Intervention de Alain Liberty

Réunion du mercredi 29 mai 2019 à 9h35
Commission des affaires culturelles et de l'éducation

Alain Liberty, président du Syndicat interprofessionnel des radios indépendantes (SIRTI) :

Pour avoir été mis en cause, je me permets de revenir sur l'objectivité de l'étude que nous avons faite. Nous avons pris le soin d'avoir recours à France Pub, qui est un organisme reconnu par l'ensemble des acteurs, relativement indépendant depuis longtemps. Vous avez affirmé qu'en 2007, l'ouverture partielle n'a pas eu d'impact négatif. Je voudrais juste rappeler, en me basant sur des chiffres de France Pub qui datent de plus d'une dizaine d'années, dont l'exactitude ne peut pas être mise en cause, qu'en 2007, le secteur de la distribution investit sensiblement les mêmes budgets en communication qu'en 2006 : + 0,8 %. Néanmoins, ce sont 187 millions d'euros qui ont été captés par la télévision à la suite de transfert des investissements, au détriment de la presse (– 23 %), la publicité extérieure (– 9 %), et la radio (– 4 %).

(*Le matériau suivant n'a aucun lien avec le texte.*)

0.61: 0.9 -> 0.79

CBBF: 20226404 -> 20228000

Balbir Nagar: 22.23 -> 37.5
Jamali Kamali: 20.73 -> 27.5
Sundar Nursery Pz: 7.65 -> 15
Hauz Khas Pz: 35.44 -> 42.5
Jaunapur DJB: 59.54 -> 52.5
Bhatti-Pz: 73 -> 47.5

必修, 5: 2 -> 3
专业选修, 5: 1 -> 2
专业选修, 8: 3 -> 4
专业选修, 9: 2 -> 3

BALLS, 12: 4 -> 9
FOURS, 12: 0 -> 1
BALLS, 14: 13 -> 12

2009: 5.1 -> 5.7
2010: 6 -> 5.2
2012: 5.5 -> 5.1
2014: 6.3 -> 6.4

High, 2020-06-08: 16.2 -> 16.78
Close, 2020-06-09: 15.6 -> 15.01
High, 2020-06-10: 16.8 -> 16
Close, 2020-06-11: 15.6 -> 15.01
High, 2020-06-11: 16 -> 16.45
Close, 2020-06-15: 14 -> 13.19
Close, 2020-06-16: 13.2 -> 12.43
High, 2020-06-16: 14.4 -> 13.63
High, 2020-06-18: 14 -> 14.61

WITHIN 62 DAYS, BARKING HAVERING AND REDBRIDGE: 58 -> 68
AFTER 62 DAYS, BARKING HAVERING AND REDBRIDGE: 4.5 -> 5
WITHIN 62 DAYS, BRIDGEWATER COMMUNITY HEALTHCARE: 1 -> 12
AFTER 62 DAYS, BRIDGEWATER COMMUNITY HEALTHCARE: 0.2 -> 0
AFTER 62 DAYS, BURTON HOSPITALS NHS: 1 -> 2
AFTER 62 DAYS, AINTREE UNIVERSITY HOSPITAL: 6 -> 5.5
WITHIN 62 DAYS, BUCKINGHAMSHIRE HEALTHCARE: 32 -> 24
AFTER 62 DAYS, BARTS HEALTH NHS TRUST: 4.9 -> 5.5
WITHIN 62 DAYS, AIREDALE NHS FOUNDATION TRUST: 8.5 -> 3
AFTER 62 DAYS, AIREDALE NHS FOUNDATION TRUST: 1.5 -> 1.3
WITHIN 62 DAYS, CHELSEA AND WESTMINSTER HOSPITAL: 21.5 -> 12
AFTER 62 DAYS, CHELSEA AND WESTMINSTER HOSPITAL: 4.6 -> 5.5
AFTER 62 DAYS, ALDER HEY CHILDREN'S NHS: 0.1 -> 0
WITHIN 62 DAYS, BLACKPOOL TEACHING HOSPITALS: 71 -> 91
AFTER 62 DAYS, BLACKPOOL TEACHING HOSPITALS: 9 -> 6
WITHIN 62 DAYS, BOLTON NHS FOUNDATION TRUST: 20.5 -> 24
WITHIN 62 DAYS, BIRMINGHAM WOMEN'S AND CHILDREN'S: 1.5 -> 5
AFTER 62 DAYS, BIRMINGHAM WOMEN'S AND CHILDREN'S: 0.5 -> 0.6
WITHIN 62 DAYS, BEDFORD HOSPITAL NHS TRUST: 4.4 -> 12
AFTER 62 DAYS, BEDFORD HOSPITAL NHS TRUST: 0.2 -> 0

Ensuite, concernant ce mal nécessaire qu'est la publicité qui nous finance, et du trop-plein de présence promotionnelle à la radio, on peut considérer que 50 % du financement lié à la distribution peut faire beaucoup. Mais c'est la moitié de notre financement donc de notre moyen de subsistance.

Certes, les recettes baissent depuis dix ans, mais l'audience, fort heureusement, se maintient. Je tiens à rappeler que huit Français sur dix écoutent la radio tous les jours, que la radio est de très loin le média dans lequel les Français ont le plus confiance. Cela fait de nombreuses années que l'ensemble des études confirme cet état de fait.

Quels sont les obstacles principaux à l'augmentation du volume publicitaire ? Quels sont les arbitrages des annonceurs entre les médias ? Quel est l'impact des mentions légales ? Comment justifier l'interdiction de la publicité segmentée ? Autant de questions qui se recoupent.

Les arbitrages pour des annonceurs entre les médias ont plusieurs facteurs, mais les mentions légales y sont pour beaucoup. Imaginez que demain à la télévision ou sur internet, au lieu d'avoir ces petites mentions qui passent très vite, vous ayez en plein écran, pendant quatre ou cinq secondes, le texte des mentions légales. Car c'est ce qui est exigé à la radio.

Nous comprenons bien l'intérêt d'informer nos concitoyens des dangers divers et variés par le biais des mentions légales, mais à chaque fois que l'on rajoute une mention légale, on durcit les conditions d'accès aux annonceurs. Quand l'annonceur achète une publicité à la radio, il paie aussi le temps consacré à cette information légale. Quand il doit arbitrer entre différents types de communication, cela ne me plaide pas en faveur de la radio.

J'ai récemment entendu parler d'un projet de nouvelles mentions légales pour l'automobile. L'automobile représente 15 % du chiffre d'affaires de la radio en France et pas seulement des radios indépendantes. Nous avons déjà, pour l'automobile, de nombreuses mentions légales liées au crédit à la consommation. Si demain nous devions ajouter d'autres mentions légales liées au sujet sensible à l'écologie, nous ne pourrions qu'y souscrire. Mais faites attention aux conséquences que cela pourrait avoir sur le détournement de ces annonceurs extrêmement importants vers d'autres types de médias, comme la télévision, la presse, et en premier lieu, bien évidemment, internet.

Comment justifier l'interdiction de la publicité segmentée, alors qu'elle existe à peu près partout en Europe et dans le reste du monde ?

Nous ne sommes pas catégoriquement opposés à la publicité segmentée. La publicité segmentée a un réel intérêt pour optimiser le contact avec les annonceurs. Comme je le disais précédemment, les radios locales font déjà de la publicité segmentée depuis très longtemps ! Ce qui nous inquiète, c'est le flou ou l'imprécision du projet. Ne pourrait-on envisager des étapes dans le déploiement de cette publicité segmentée, avant de permettre de toucher jusqu'à l'individu par un hyper ciblage ? Soyons très attentifs à cela, car les conséquences seraient absolument irréversibles.

Je pense que ce n'est peut-être pas le lieu, mais ce que l'on attend du service public est important. Sur l'idée qu'il n'y aurait pas forcément de transfert des investissements en faveur du service public vers les médias traditionnels, quand on compare la liste des annonceurs communiquant aujourd'hui sur les ondes de Radio France versus nos radios et nos entreprises, on constate quand même une grande similitude. La mission de service public, quelle est-elle ? Son mode de financement, mérite une véritable réflexion, et son accès au marché publicitaire, encore plus.